Parliamentary elections postponed

The government has announced it will postpone new elections indefinitely in order new political parties time to organise, a government source has said.

The previous cabinet’s term ended in May and elections should have been held in early August. But the announcement means the old cabinet will be brought back until elections are held.

The report in Al-Watan quotes the unnamed source as saying the Ba’ath Party will become “one party in a multi-party system and compete with other parties.”

Local media reports last month quoted government sources saying that if the elections were postponed the old cabinet would be brought back because of fears of a power vaccum.

Local reports say Hama ‘secure and stable’

According to local media reports, four soldiers were killed yesterday in Aleppo and Homs while the army has “restored stability and security to Hama” after reports of violence in recent days.

A report in Al-Watan said there are still “armed groups blocking the roads and checking people’s identity cards”.

The army continues to expand its operations in Al-Zahwiah and the surrounding villages in Idleb province, in what it says is an attempt to hunt down gunmen who they blame for instigating violence in the region.

But unlike in Jisr Al-Shaghour, residents stayed at home, a government source told Al-Watan.
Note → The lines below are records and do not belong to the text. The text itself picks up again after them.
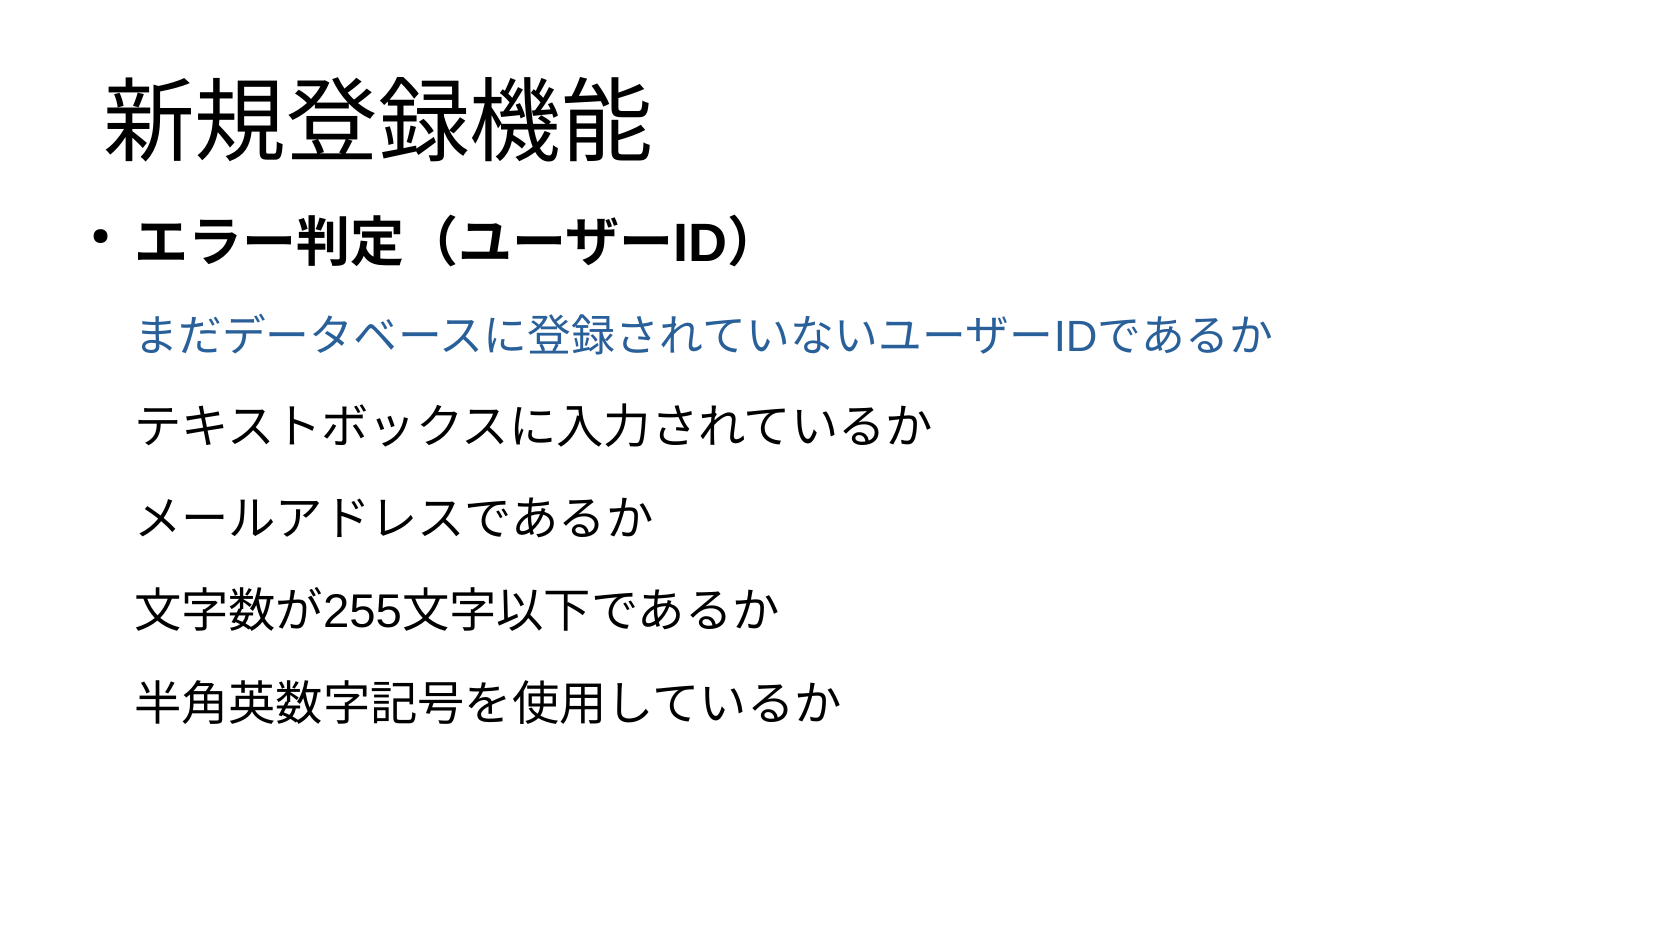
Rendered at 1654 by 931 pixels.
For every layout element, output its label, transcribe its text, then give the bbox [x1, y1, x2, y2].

list エラー判定（ユーザーID） まだデータベースに登録されていないユーザーIDであるか テキストボックスに入力されているか メールアドレスであるか 文字数が255文字以下であるか 半角英数字記号を使用しているか [76, 198, 1565, 739]
title 新規登録機能 [82, 37, 1571, 193]
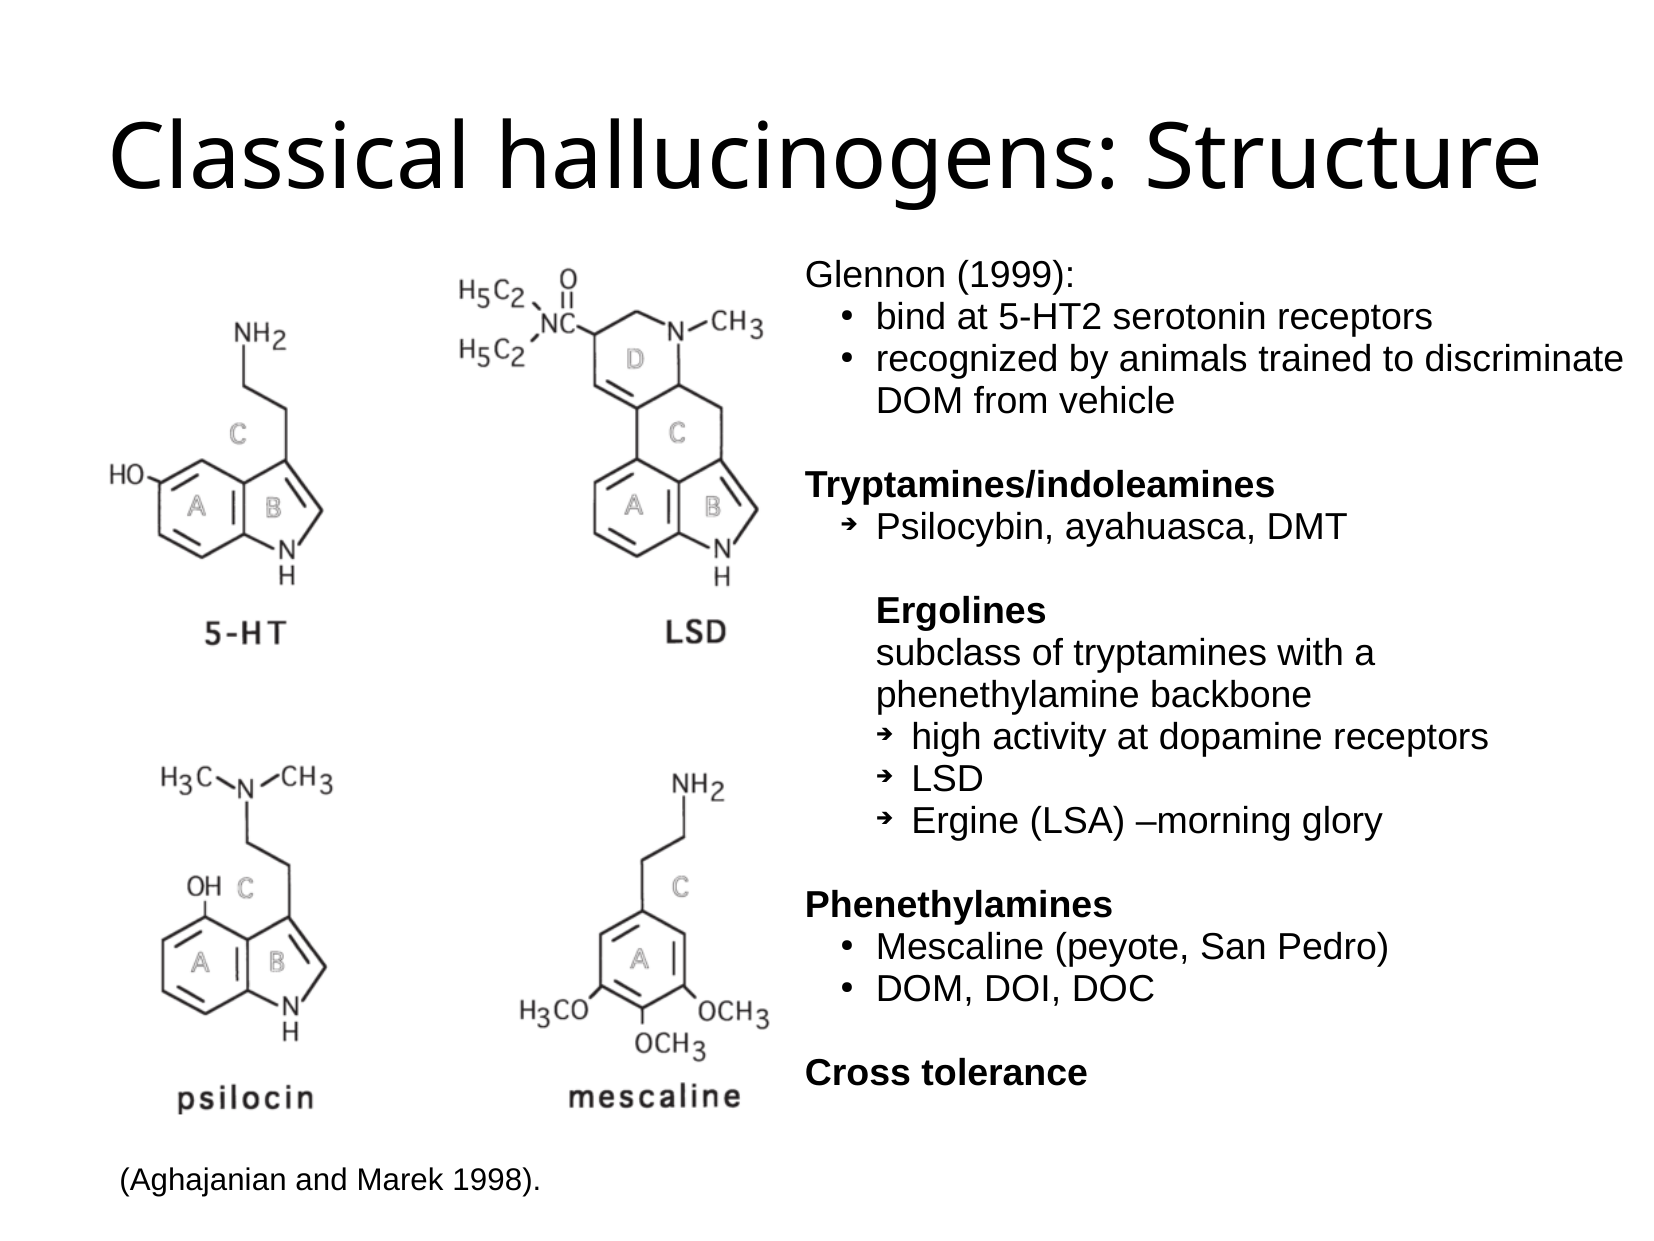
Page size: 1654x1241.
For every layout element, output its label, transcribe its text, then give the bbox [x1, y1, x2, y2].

Before the army entered Jisr Al-Shaghour thousands of refugees fled to Turkey and the surrounding countryside.

Syrian refugees in Turkey blocked from returning home: local official

Syrian refugees in Turkey that fled violence in the province of Idleb are being denied the right to return home, according to the Syrian Red Crescent, a local government official and a media campaign in the Syrian press.

Samir Rustom, head of the local branch of the Ba’ath Party, said: “The refugees there are suffering in the Turkish camps and they really want to come back to their villages and houses. Especially after their relatives assured them that the rumours about the army mistreating residents were false.”

The Syrian Arab Red Crescent has requested to visit their Turkish counterparts, but so far have not been able to make the trip.

The SARC has tried to arrange buses to transport Syrians in the camps, which an editorial in Al-Watan described as “like prisons”, back to Syria, and it accuses the Turkish Red Crescent of not doing enough to allow them to return.